British Columbia

Smoke on B.C.'s South Coast to persist for at least 5 more days, but change could be coming

Wildfire smoke is expected to persist for the next five days but long-range models are showing a small possibility of cooler temperatures and rain starting next weekend.

Long-range models show small possibility of cooler temperatures and rain starting next weekend

A boat travels out of Burrard Inlet as smoke from wildfires across the province fills the air in Vancouver. (Darryl Dyck/THE CANADIAN PRESS)

An ocean breeze felt across Metro Vancouver Sunday had locals hopeful the smoky skies overhead might soon clear.

But according to CBC meteorologist Johanna Wagstaffe, the small change in the weather pattern was only temporary and not nearly strong enough to disrupt the high-pressure ridge parked over the South Coast.

Wagstaffe says the ridge will keep the smoke, from numerous wildfires across the province, in place for at least another five days.

People are seen taking in the view from Grouse Mountain in North Vancouver, B.C. as a thick smoky haze blankets West Vancouver in the background. (Jonathan Hayward/The Canadian Press)

"While low winds and low chance of lightning are the silver lining for the fire regions, the stagnant conditions will ensure wildfire smoke will be an ongoing problem over the southern half of the province," said Wagstaffe.

"Air quality is fluctuating quite dramatically across Metro Vancouver. The worst areas are closer to Burrard Inlet."
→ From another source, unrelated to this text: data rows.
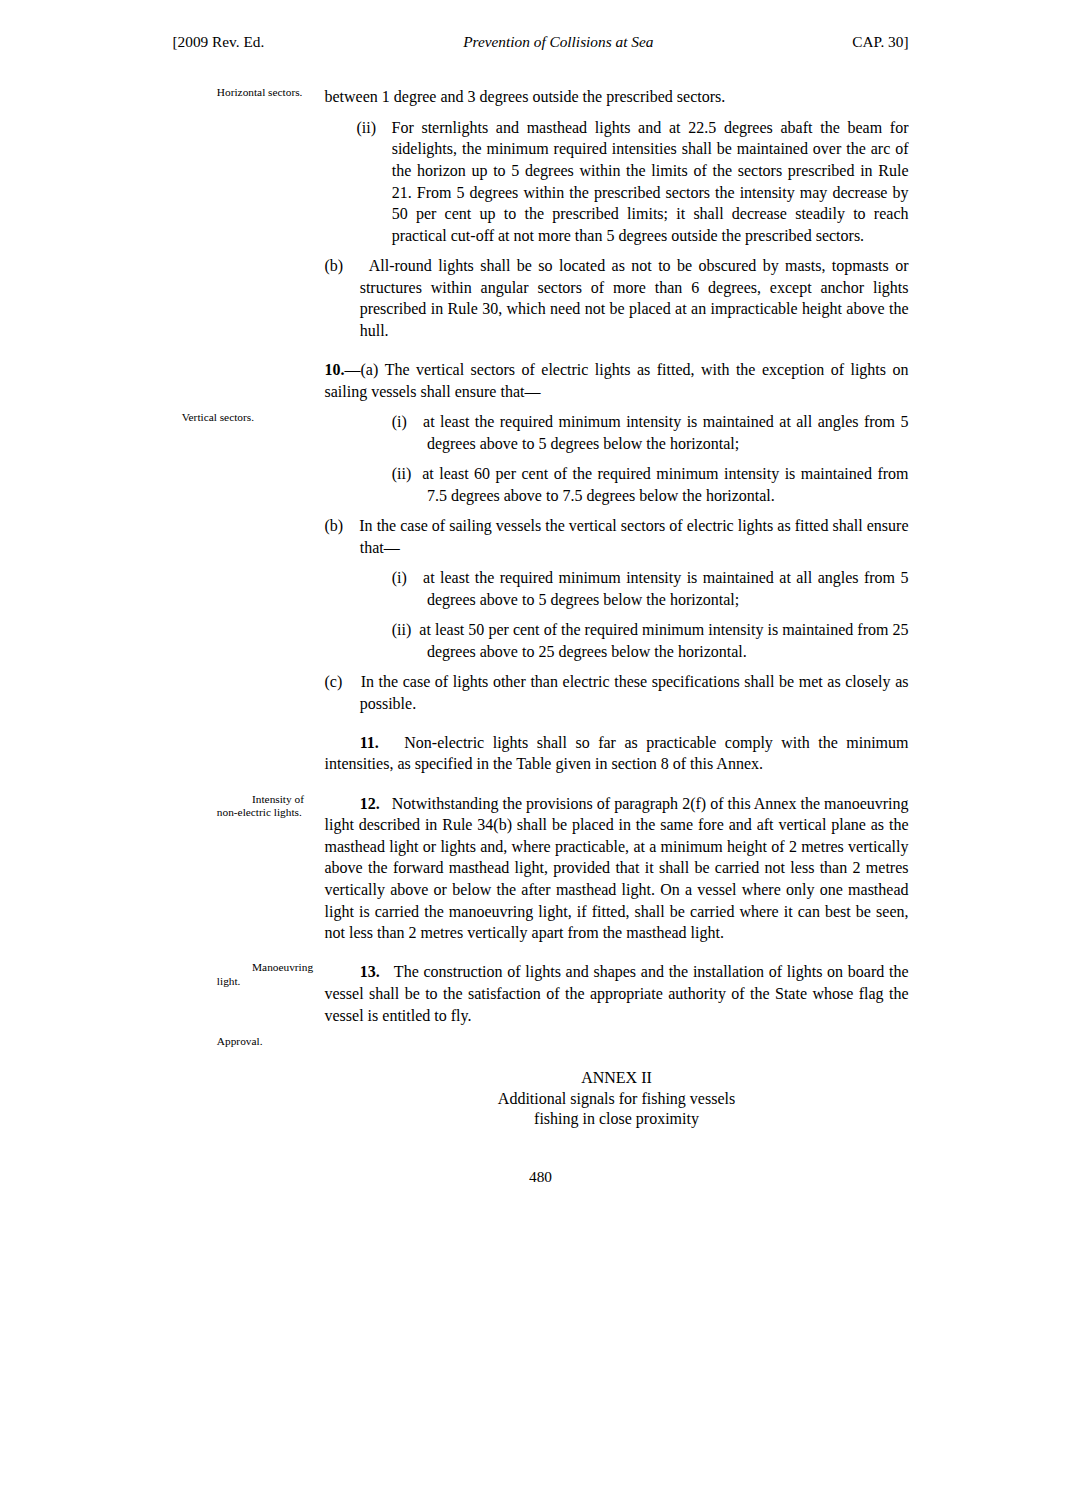[2009 Rev. Ed. Prevention of Collisions at Sea CAP. 30]
Horizontal sectors. between 1 degree and 3 degrees outside the prescribed sectors.
(ii) For sternlights and masthead lights and at 22.5 degrees abaft the beam for sidelights, the minimum required intensities shall be maintained over the arc of the horizon up to 5 degrees within the limits of the sectors prescribed in Rule 21. From 5 degrees within the prescribed sectors the intensity may decrease by 50 per cent up to the prescribed limits; it shall decrease steadily to reach practical cut-off at not more than 5 degrees outside the prescribed sectors.
(b) All-round lights shall be so located as not to be obscured by masts, topmasts or structures within angular sectors of more than 6 degrees, except anchor lights prescribed in Rule 30, which need not be placed at an impracticable height above the hull.
10.—(a) The vertical sectors of electric lights as fitted, with the exception of lights on sailing vessels shall ensure that—
Vertical sectors.(i) at least the required minimum intensity is maintained at all angles from 5 degrees above to 5 degrees below the horizontal;
(ii) at least 60 per cent of the required minimum intensity is maintained from 7.5 degrees above to 7.5 degrees below the horizontal.
(b) In the case of sailing vessels the vertical sectors of electric lights as fitted shall ensure that—
(i) at least the required minimum intensity is maintained at all angles from 5 degrees above to 5 degrees below the horizontal;
(ii) at least 50 per cent of the required minimum intensity is maintained from 25 degrees above to 25 degrees below the horizontal.
(c) In the case of lights other than electric these specifications shall be met as closely as possible.
11. Non-electric lights shall so far as practicable comply with the minimum intensities, as specified in the Table given in section 8 of this Annex.
Intensity of non-electric lights. 12. Notwithstanding the provisions of paragraph 2(f) of this Annex the manoeuvring light described in Rule 34(b) shall be placed in the same fore and aft vertical plane as the masthead light or lights and, where practicable, at a minimum height of 2 metres vertically above the forward masthead light, provided that it shall be carried not less than 2 metres vertically above or below the after masthead light. On a vessel where only one masthead light is carried the manoeuvring light, if fitted, shall be carried where it can best be seen, not less than 2 metres vertically apart from the masthead light.
Manoeuvring light. 13. The construction of lights and shapes and the installation of lights on board the vessel shall be to the satisfaction of the appropriate authority of the State whose flag the vessel is entitled to fly.
Approval.
ANNEX II
Additional signals for fishing vessels
fishing in close proximity
480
The stagnant system means little change for places in the province suffering from the worst air quality readings for weeks already, like Kamloops and Williams Lake.

Temperatures  are expected to be similar to last week, reaching the high 20s and low 30s in Metro Vancouver and mid-30s in the Interior. 

According to Wagstaffe, some weather models indicate smoke relief, cooler temperatures and possibly rain may be on the horizon as early as next Saturday if a low-pressure ridge in Alaska is able to force its way south.

"Long-range outlooks are still pointing towards this being the start of an overall pattern change for the second half of August, which could allow more low-pressure systems to bring rain in," she said.